La entrevista de Trump con la nueva moderadora de Meet The Press, Kristen Welker, fue un festival de mentiras y falsedades. Welker fue arrasado por sus rápidas mentiras sobre las elecciones, la insurrección y todos los temas que se discutieron. No puede evitar mentir. Le encanta la atención que atrae. Él necesita la atención. Sin atención constante, se marchita y se convierte en la persona insegura que es en el fondo. La emoción que siente al saber que sus seguidores creen en sus mentiras es adictiva. Su autoestima deriva de estafar a la gente, controlarla, asustarla y destruirla. Cientos de psicólogos han sugerido que el narcisismo y la sociopatía explican los comportamientos aborrecibles y la falta de empatía de Trump.

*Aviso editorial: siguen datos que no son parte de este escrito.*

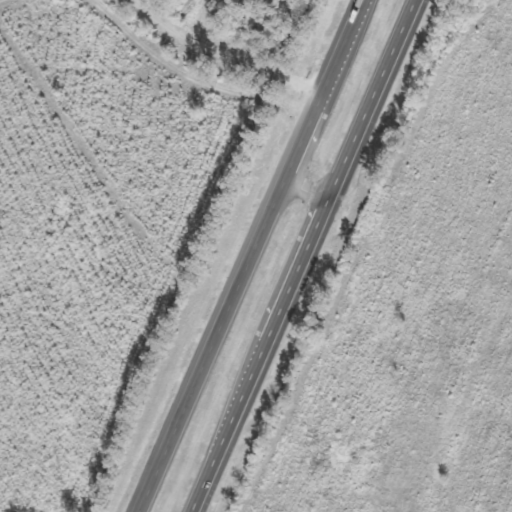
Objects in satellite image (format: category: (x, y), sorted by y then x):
road: (304, 185)
road: (244, 256)
road: (302, 256)
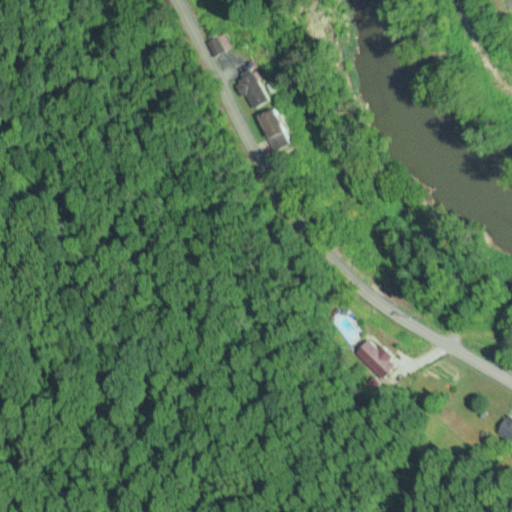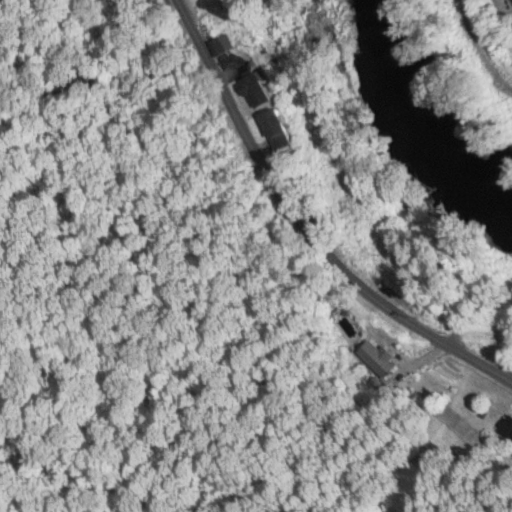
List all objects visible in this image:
building: (254, 80)
river: (448, 103)
road: (308, 226)
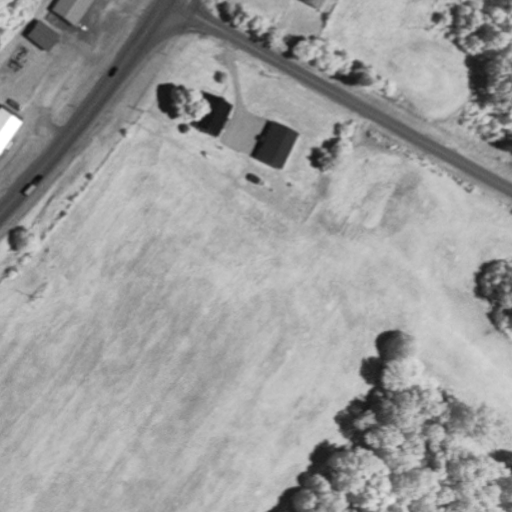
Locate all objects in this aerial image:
building: (312, 3)
building: (67, 10)
building: (39, 36)
road: (340, 96)
road: (89, 112)
building: (210, 116)
building: (5, 127)
building: (274, 146)
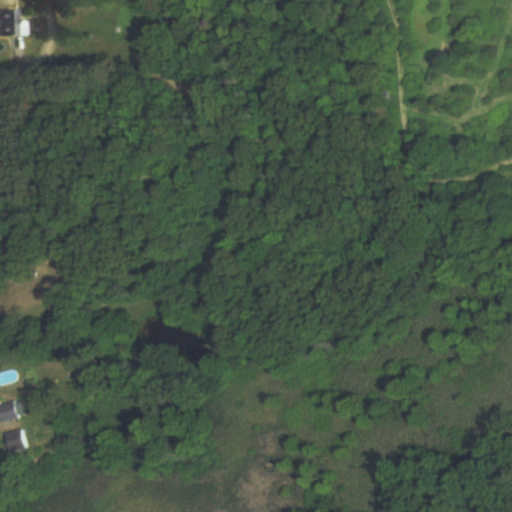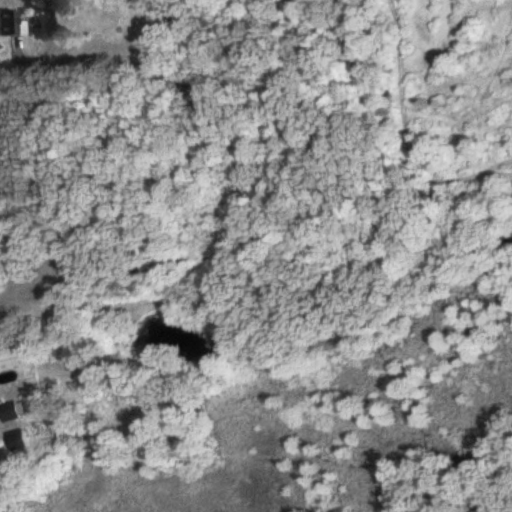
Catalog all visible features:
building: (8, 24)
road: (45, 49)
building: (14, 414)
building: (23, 443)
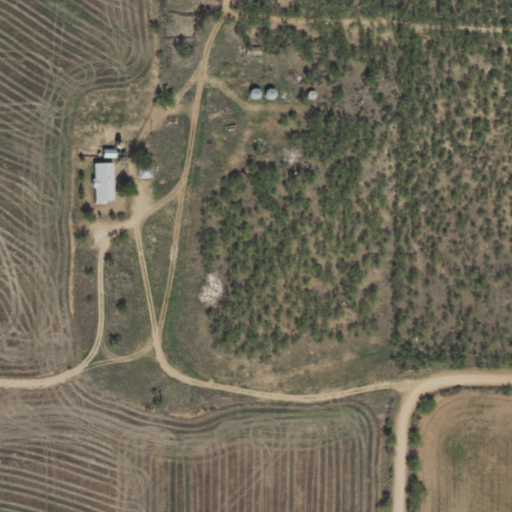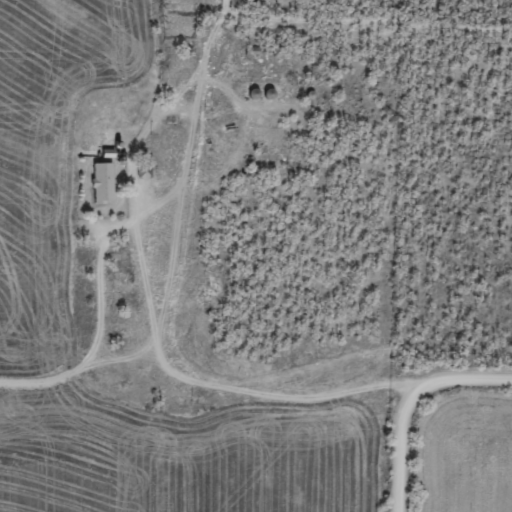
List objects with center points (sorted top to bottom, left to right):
road: (200, 142)
building: (105, 182)
road: (214, 357)
road: (479, 384)
road: (425, 449)
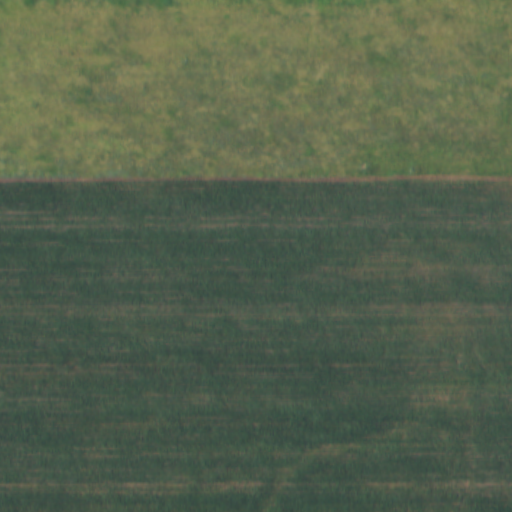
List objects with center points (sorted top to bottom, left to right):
crop: (256, 349)
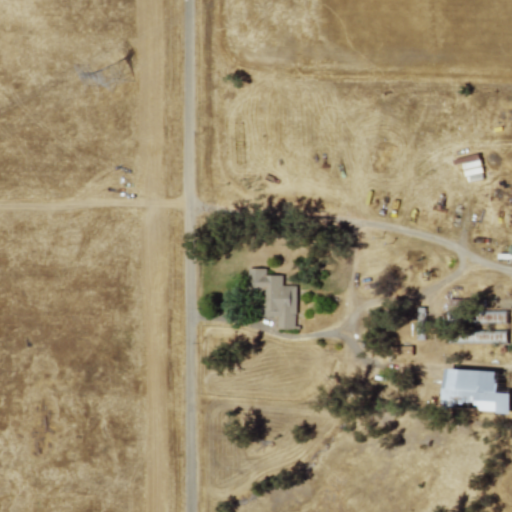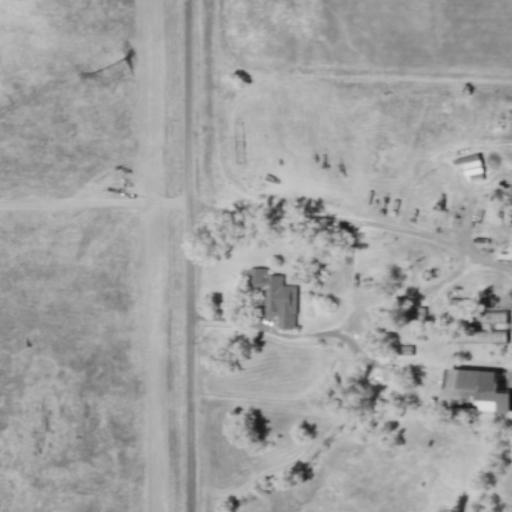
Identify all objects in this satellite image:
power tower: (123, 78)
road: (354, 219)
road: (188, 255)
building: (273, 297)
building: (274, 298)
road: (284, 352)
building: (475, 390)
building: (476, 390)
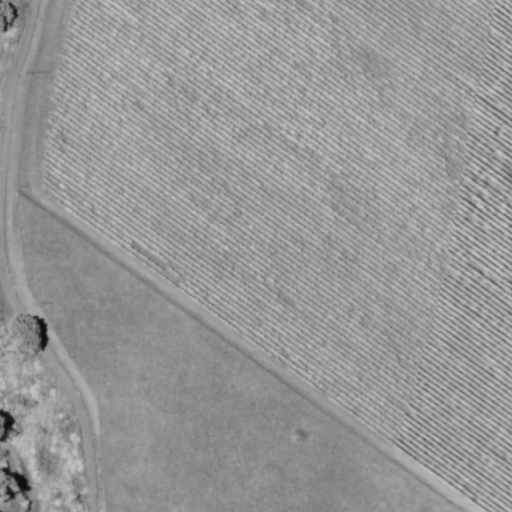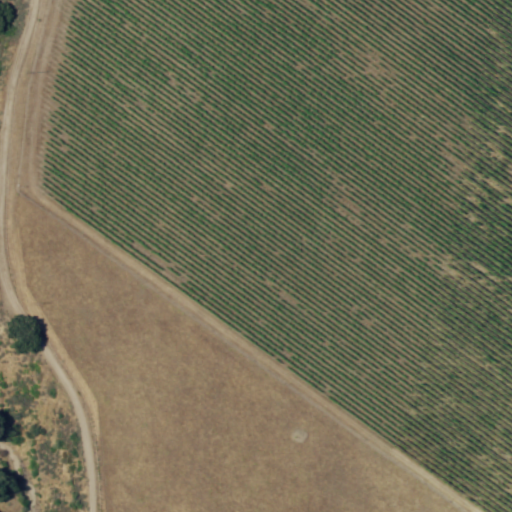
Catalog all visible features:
road: (4, 265)
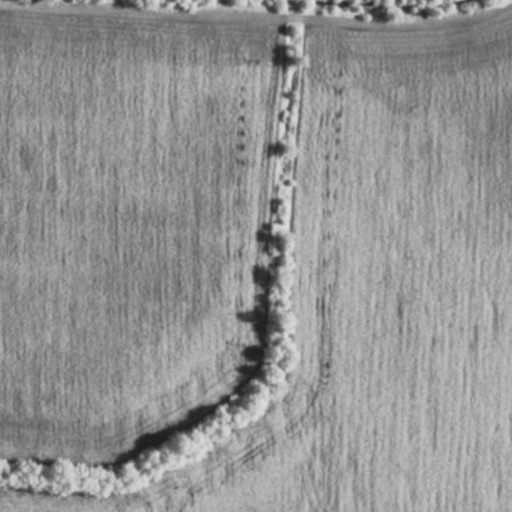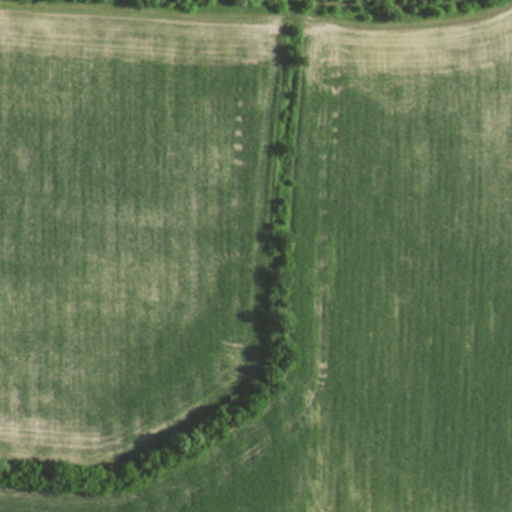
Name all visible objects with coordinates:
crop: (121, 211)
crop: (376, 302)
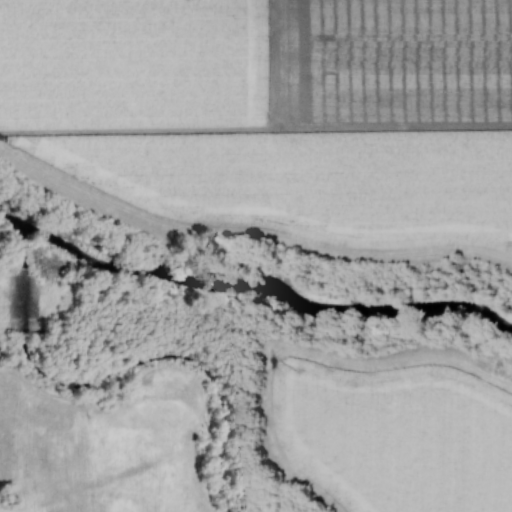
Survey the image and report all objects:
crop: (274, 110)
river: (251, 284)
crop: (311, 398)
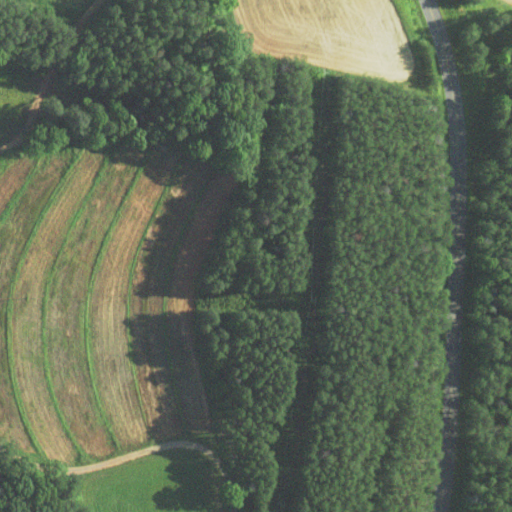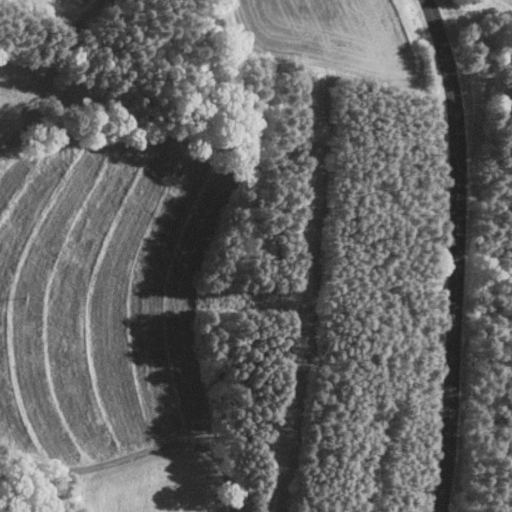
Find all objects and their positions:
road: (455, 254)
road: (136, 454)
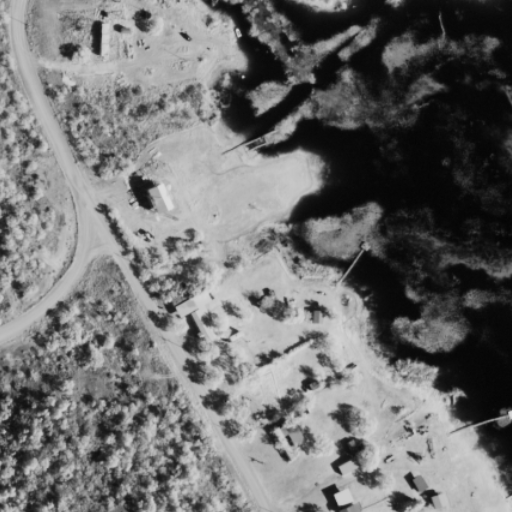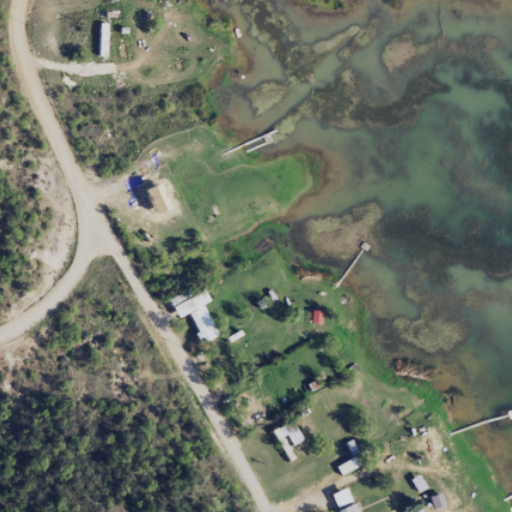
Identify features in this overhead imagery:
building: (98, 46)
road: (47, 120)
road: (61, 293)
building: (188, 320)
road: (186, 371)
building: (342, 474)
building: (413, 491)
building: (338, 504)
building: (431, 507)
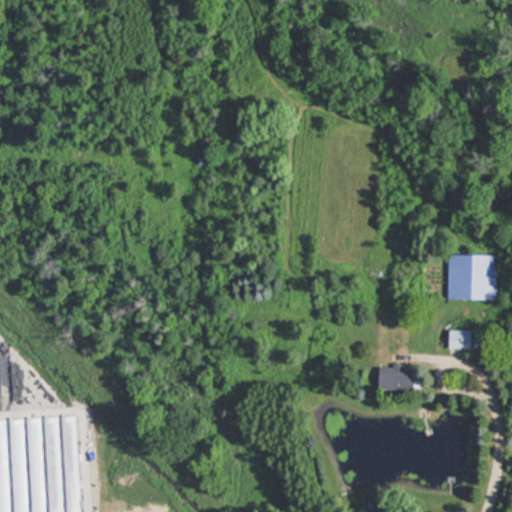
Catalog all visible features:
building: (470, 276)
building: (457, 339)
building: (396, 379)
building: (38, 464)
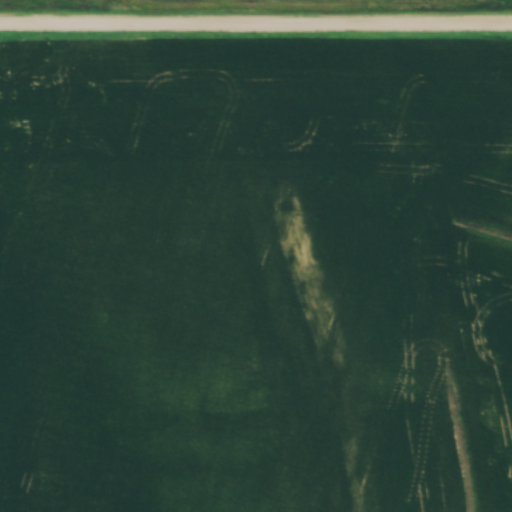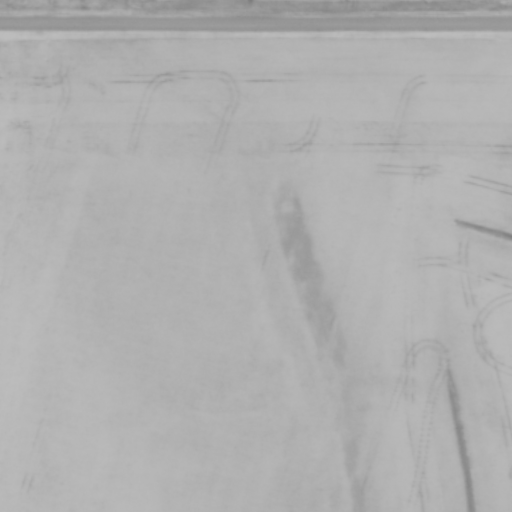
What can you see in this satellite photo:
road: (256, 24)
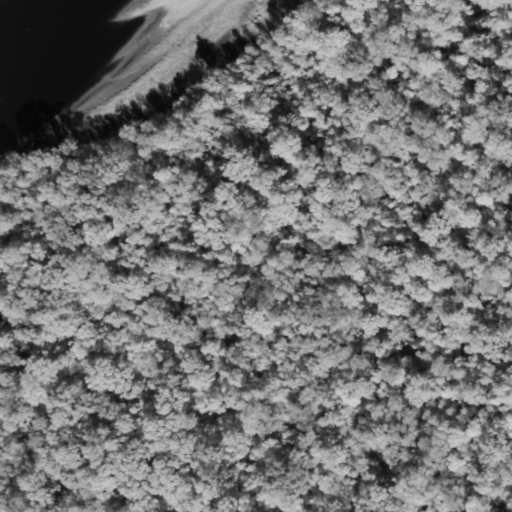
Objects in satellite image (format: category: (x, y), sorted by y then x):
river: (54, 32)
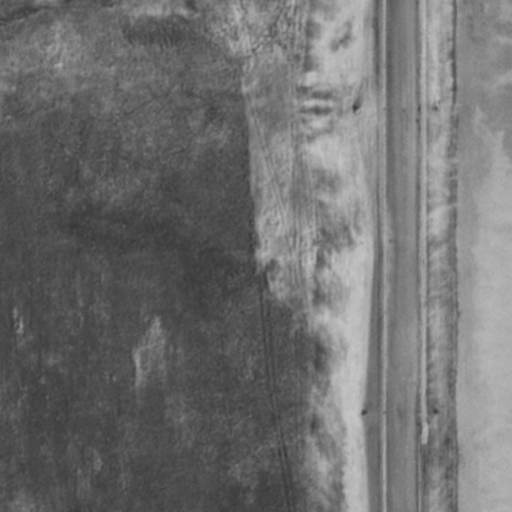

Los oponentes de Trump esperan que siga dando entrevistas admitiendo sus crímenes y exponiendo sus intenciones de deconstruir los poderes judicial y del Congreso de nuestro gobierno. En sus entrevistas expone su ignorancia y desdén por el Estado de derecho, su propensión a la violencia, su codicia y su hambre patológica de poder absoluto. La hipocresía que define a Trump está constantemente en nuestras caras, recordándonos que no es apto para volver a ocupar el cargo.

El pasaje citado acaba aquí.